“什、什麽問題?”試了好幾次,都無法從程舞衣的手中,把木梳拿過來,江南燕隻好放棄了,乖乖地坐在那裏讓程舞衣擺布。
“就你跟皇兒到底有沒有那個啊!”程舞衣說着,突然停下手中的動作,靠到江南燕的耳邊,神秘兮兮地問,“怎麽樣?你們回來的這一個月,皇兒有沒有對你毛手毛腳的?”

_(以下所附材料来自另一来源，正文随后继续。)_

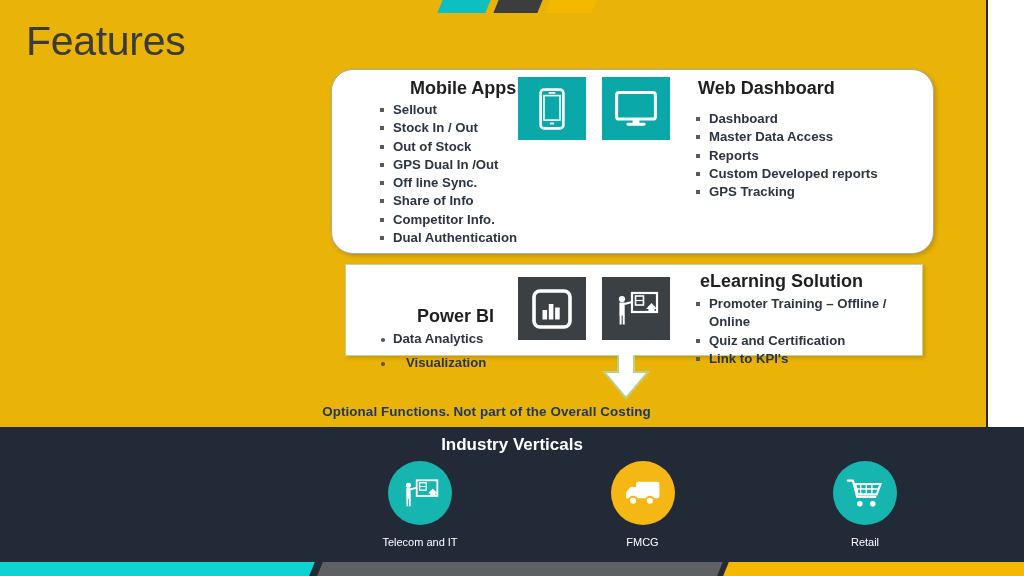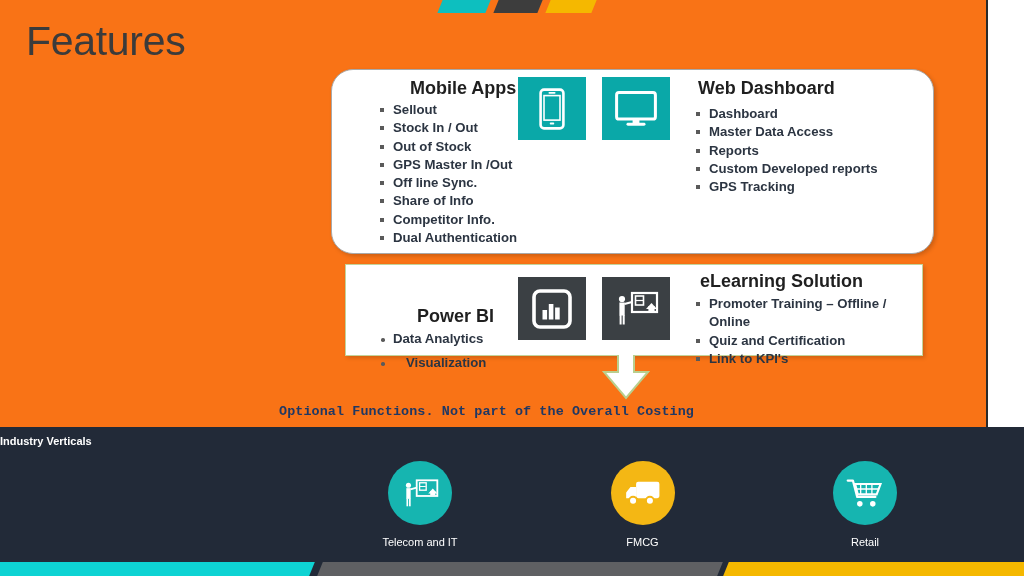--- a/index.html
+++ b/index.html
@@ -5,21 +5,21 @@
   * { box-sizing: border-box; margin: 0; padding: 0; }
   html, body {
     width: 1024px; height: 576px;
     background: #ffffff;
     font-family: "Liberation Sans", sans-serif;
     overflow: hidden;
   }
   .slide {
     position: relative;
     width: 988px; height: 576px;
-    background: #f97316;
+    background: #eab308;
     border-right: 2px solid #2a2a2a;
   }
 
   
   .top-deco { position: absolute; top: 0; left: 440px; height: 13px; display: flex; gap: 8px; }
   .deco-bar { width: 44px; height: 13px; transform: skewX(-22deg); }
   .deco-bar.teal   { background: #0dbfbf; width: 48px; }
   .deco-bar.dark   { background: #3d3d3d; width: 44px; }
   .deco-bar.yellow { background: #f5b800; width: 46px; }
 
@@ -63,21 +63,21 @@
     width: 4px; height: 4px; background: #5a5a5a;
   }
   .bullets.round li::before {
     border-radius: 50%; width: 3.5px; height: 3.5px; left: 3px;
   }
 
   
   .blk-mobile { position: absolute; left: 46px; top: 8px; width: 180px; }
   .blk-mobile .col-head { text-align: left; padding-left: 32px; margin-bottom: 2px; }
   .blk-web { position: absolute; left: 362px; top: 8px; width: 230px; }
-  .blk-web .col-head { padding-left: 4px; margin-bottom: 6px; }
+  .blk-web .col-head { padding-left: 4px; margin-bottom: 11px; }
 
   .blk-pbi { position: absolute; left: 32px; top: 8px; width: 155px; }
   .blk-pbi .col-head { text-align: center; margin-bottom: 4px; margin-top: 33px; }
   .blk-pbi .bullets li { line-height: 16px; margin-bottom: 8px; }
   .blk-elearn { position: absolute; left: 348px; top: 6px; width: 230px; }
   .blk-elearn .col-head { padding-left: 6px; margin-bottom: 3px; }
 
   
   .tile {
     position: absolute;
@@ -92,33 +92,32 @@
   .tile-board   { left: 602px; top: 277px; width: 68px; height: 63px; }
 
   
   .down-arrow { position: absolute; left: 600px; top: 354px; }
 
   .optional-note {
     position: absolute; left: 0; right: 13px; top: 404px;
     text-align: center;
     font-size: 13.4px; font-weight: bold; color: #1f3864;
     letter-spacing: 0.1px;
-    font-family: Liberation Mono, monospace;
   }
 
   
   .dark-band {
     position: absolute; left: 0; top: 427px;
     width: 1024px; height: 130px;
     background: #222a38;
   }
   .verticals-title {
     position: absolute; left: 0; right: 0; top: 8px;
-    text-align: left;
-    font-size: 11px; font-weight: bold; color: #ffffff;
+    text-align: center;
+    font-size: 17px; font-weight: bold; color: #ffffff;
   }
   .verticals-row {
     position: absolute; left: 330px; top: 34px; width: 625px;
     display: flex; justify-content: space-between;
   }
   .vertical-item { width: 180px; text-align: center; }
   .circle {
     width: 64px; height: 64px; border-radius: 50%;
     margin: 0 auto 11px auto;
     display: flex; align-items: center; justify-content: center;
@@ -148,21 +147,21 @@
   <div class="page-title">Features</div>
 
   <div class="card-top">
 
     <div class="blk-mobile">
       <div class="col-head">Mobile Apps</div>
       <ul class="bullets">
         <li>Sellout</li>
         <li>Stock In / Out</li>
         <li>Out of Stock</li>
-        <li>GPS Master In /Out</li>
+        <li>GPS Dual In /Out</li>
         <li>Off line Sync.</li>
         <li>Share of Info</li>
         <li>Competitor Info.</li>
         <li>Dual Authentication</li>
       </ul>
     </div>
 
     <div class="blk-web">
       <div class="col-head">Web Dashboard</div>
       <ul class="bullets">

從來沒有被人問過這麽直接的問題,江南燕羞得整張臉都紅了,根本不知道要回答什麽好。
這一路上,皇甫蓮對她毛手毛腳的地方可多了。
要不是次次都有人打擾,他們恐怕早就已經……[
想到那些火辣的接觸,江南燕的臉紅得仿佛要燒起來似的,一陣陣地燙。
程舞衣看到她這個樣子,立刻開心地笑了,“肯定有對不對!皇兒肯定對你上下其手了對吧?怎麽樣,他有沒有把你壓在床上,這樣又那樣?有沒有?有沒有?”
程舞衣越說越興奮,最後幹脆停下手中的動作,直接坐下來,期待地看着江南燕,等候她的回答。
這種讓得羞得恨不得把自己藏起來,不要出來見人的問題,江南燕怎麽可能回答得上來。